# Added detailing or lighting for movie theaters?



## ogaugeguy (Feb 3, 2012)

No matter how simple or elaborate, have you added extra detail to a commercially manufactured theater such as the Ameri-Towne Palace Theater, Atlas Elektra Theater, Walther's Cornerstone Palace Theater, MTH RailKing Majestic MovieTheater, Woodland Scenic Theater, or any other I haven't mentioned?
Was it was extra lighting, an interior to a theater that didn't have any, signage on the building's walls, weathering, etc.?
Share what you've done. Photos and video of theaters is welcomed.


----------



## ogaugeguy (Feb 3, 2012)

No replies so I'm guessing those with theaters love them the way they came from the manufacturers?


----------



## cole226 (Feb 8, 2013)

*Theater*

After the recent debunkle we had in the O gauge forum I have to wonder how many of the guys never seen this, being in the *Stuctures Forum* would apparently be like being in a foreign country. 

I haven't done anything to my theater but I'm sure somebody has.

Could have been a good thread. :thumbsup:


----------



## teledoc (Oct 22, 2014)

Easy Cole, just mentioning the use of the proper category might open some wounds. Just sayin’, LOL


----------



## cole226 (Feb 8, 2013)

teledoc said:


> Easy Cole, just mentioning the use of the proper category might open some wounds. Just sayin’, LOL


Just sayin' Jerry.


----------



## Deane Johnson (Sep 19, 2016)

Once again, "New Posts" works very well rather than hop-scotching through individual sections.

I'm not an O scaler, but most of the valuable things I've gained from the forum have come from O scalers, as I think about it. I'll take ideas and recommendations from where ever I can get them.


----------



## Panther (Oct 5, 2015)

Take Deane's advice, it is solid.
Once again, I don't click on scale specific topics. I use the NEW POSTS icon above. That gives me a list of EVERY new topic posted or replies to old ones that have happened since my last visit. The ones you are not interested in, you can skip. But regardless of whether it is posted in the correct forum or not, you still get a heads up as to what has been posted new or updated. You can glance through the list in seconds and then go back and select the ones you want. Why would anyone only go to one specific forum, many times HO section may have ideas that can be applied to O gauge. 
Just give it a try.

Dan


----------



## cole226 (Feb 8, 2013)

Between going straight to *NEW POSTS* and email notifications on threads i've commented on I really don't miss much thats going on.


----------



## Shisig (Nov 17, 2019)

*Hippodrome*

The Hippodrome, on my HO layout.


----------



## CTValleyRR (Jul 26, 2014)

Shisig said:


> The Hippodrome, on my HO layout.


So what details did you add to it? That was the OP's question.

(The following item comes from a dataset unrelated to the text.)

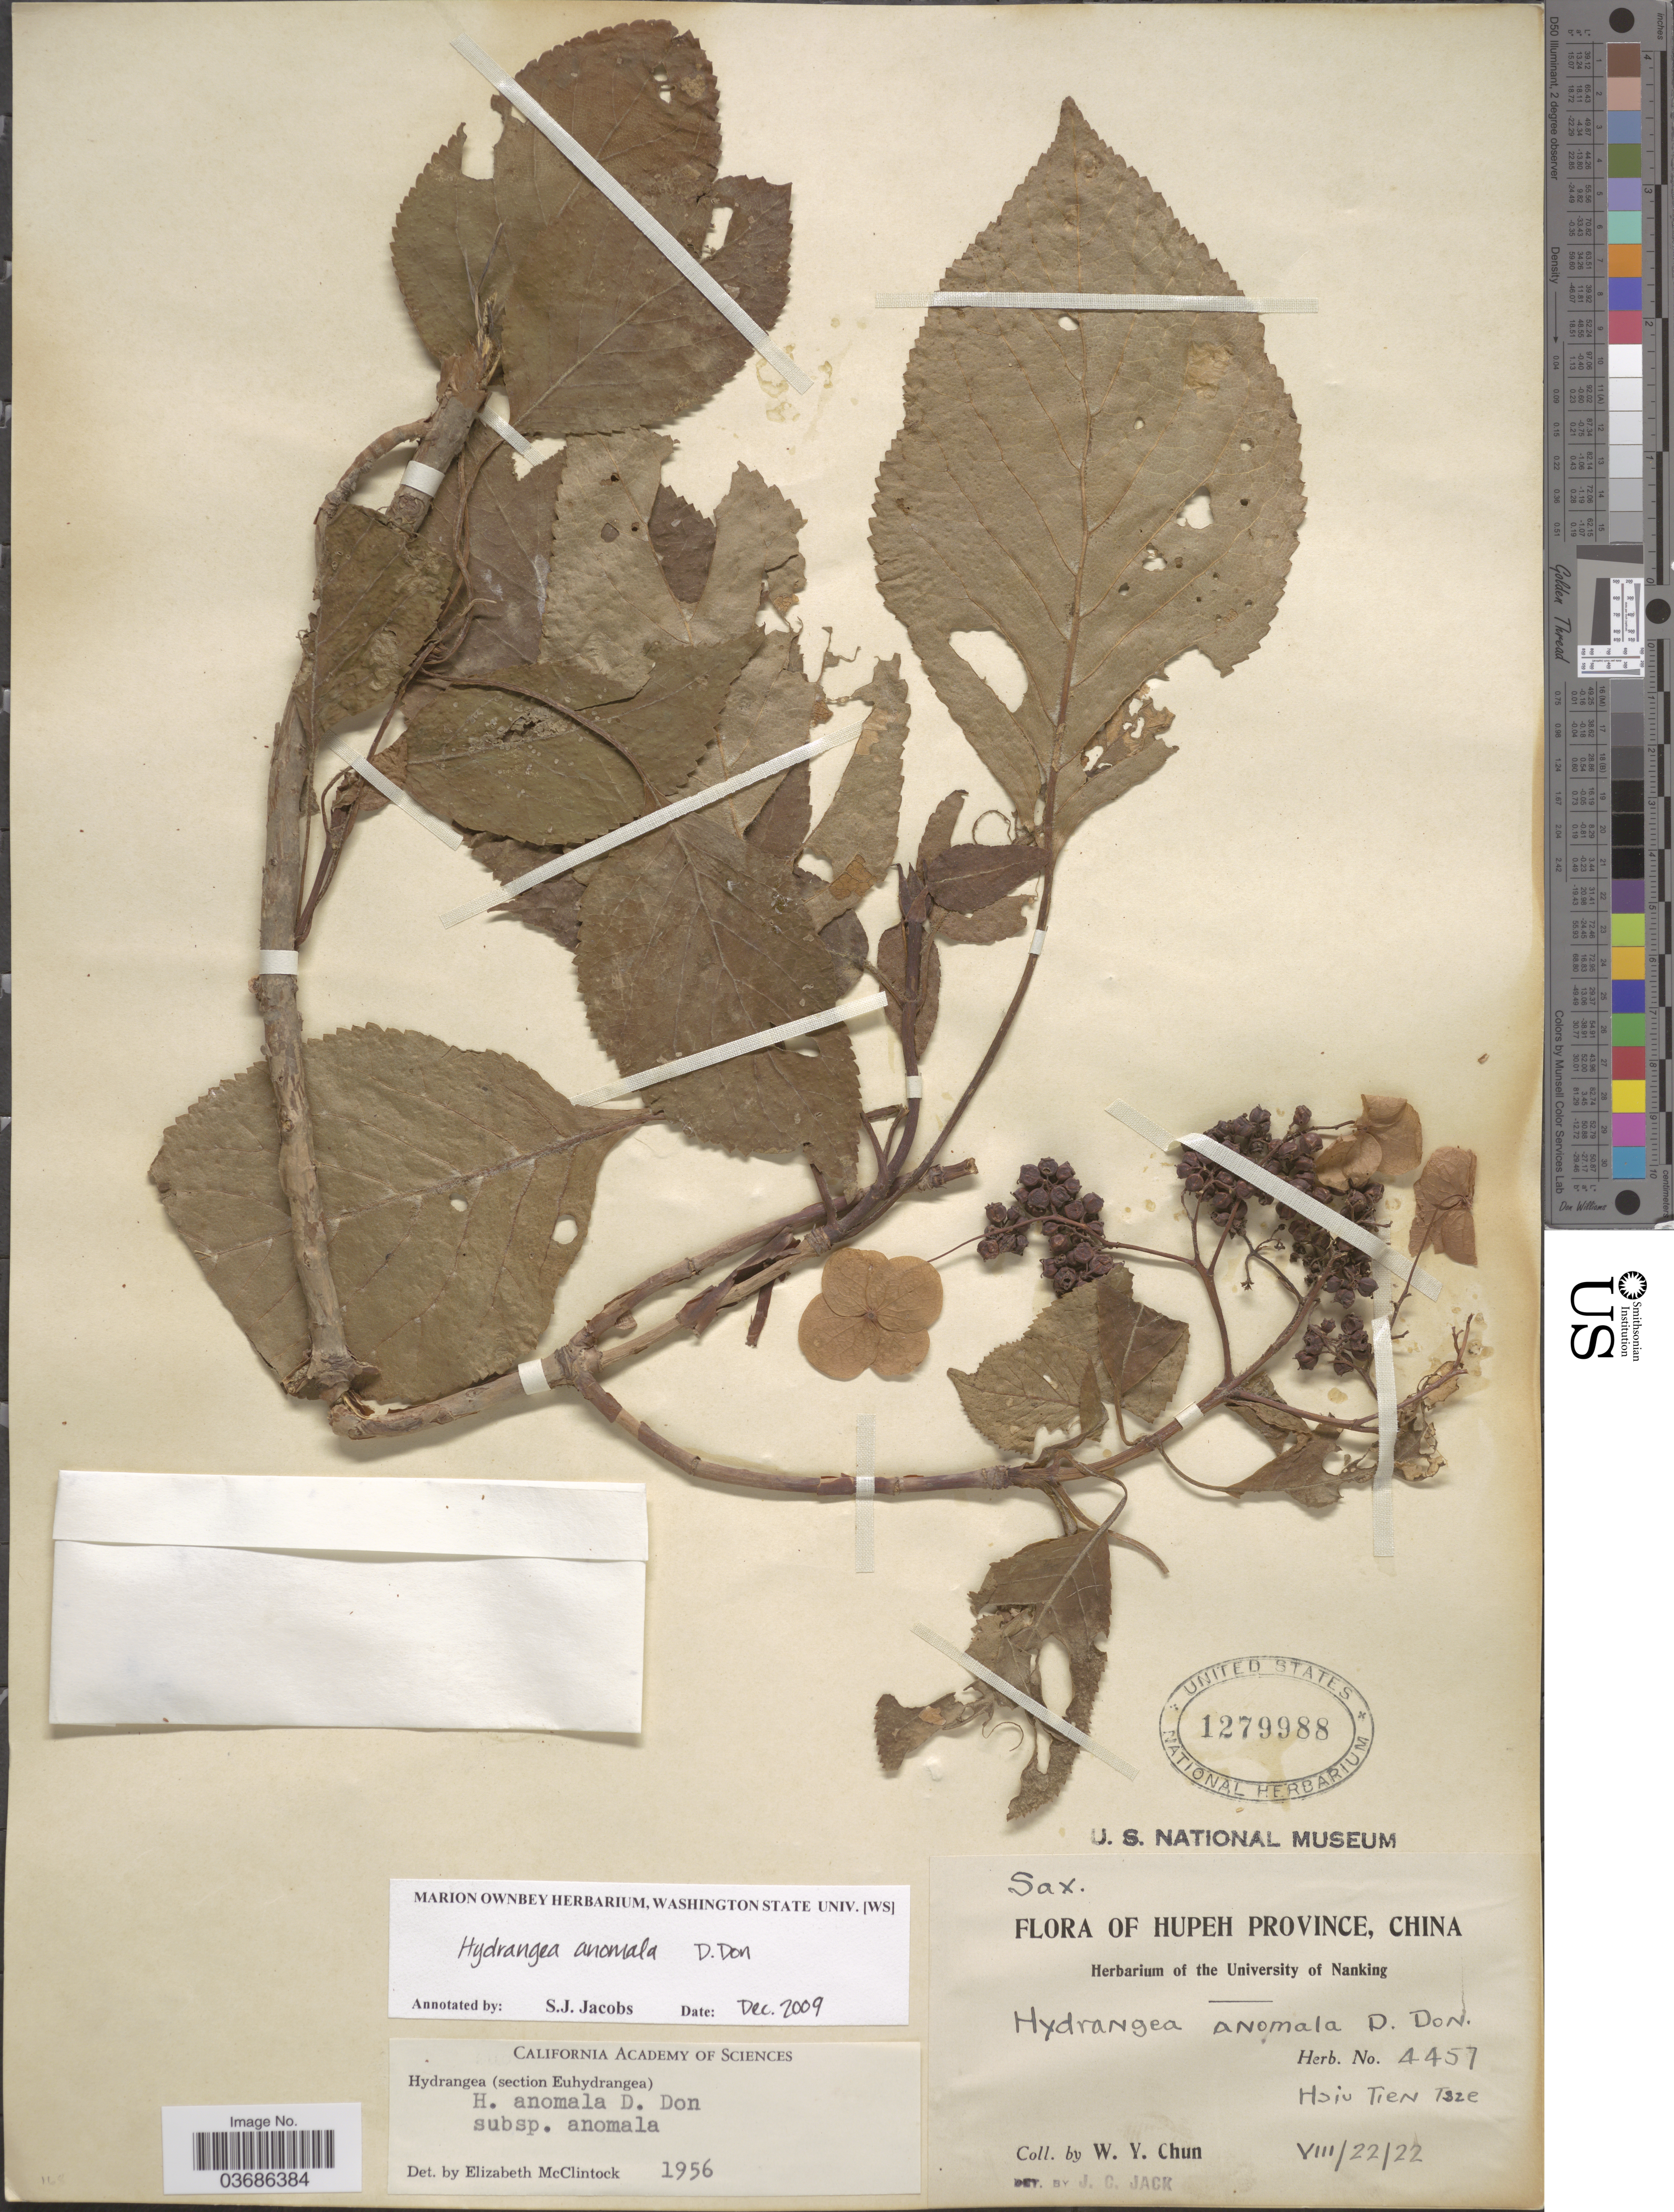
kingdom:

Of course, they may have lost interest in a 4 month old thread that rapidly went off-topic....


----------



## ogaugeguy (Feb 3, 2012)

Thanks for your reply, Shisig. Hopefully others who hadn't noticed this thread before will see it now and reply. I'm not an HO guy and so I'm not familiar with this particular movie theater/building. So, what details / items did you add to it,?


----------



## Shisig (Nov 17, 2019)

The entire building was converted to a theater. The exterior and the interior were kitbashed.


----------



## Lehigh74 (Sep 25, 2015)

I have a Lemax theater. I didn’t do a thing to it. It came lighted and the light colors change. I don’t have a good shot of it and it’s currently off the layout while I’m working on my streets loop.


----------



## 65steam (Dec 18, 2019)

I recently fixed up an old Tyco Loew's Theater that I got on eBay. No ideas for the interior yet, but the exterior is ready to go.


----------



## Lemonhawk (Sep 24, 2013)

perfect place for using an Arduino and a programmable RGB LEDs. Random blinking of different colors, just barely visible to the outside world. These are LEDs that can be strung together and are supplied with 5 or 12 volts and then a data line to the first LED in the string. Each LED gets a pick off a 24 bit serial string then passes the rest on. The 24 bits represent 8 bit control of the R, G and B LED so you can generate any color at any brightness. A great first project with and Arduino


----------



## Mark VerMurlen (Aug 15, 2015)

If you’re looking for something pre-built to buy, check out Miller Engineering’s signs (1181-2). I haven’t used their theater signs, but I have a few of their billboards.


----------



## 65steam (Dec 18, 2019)

Those are nice!


----------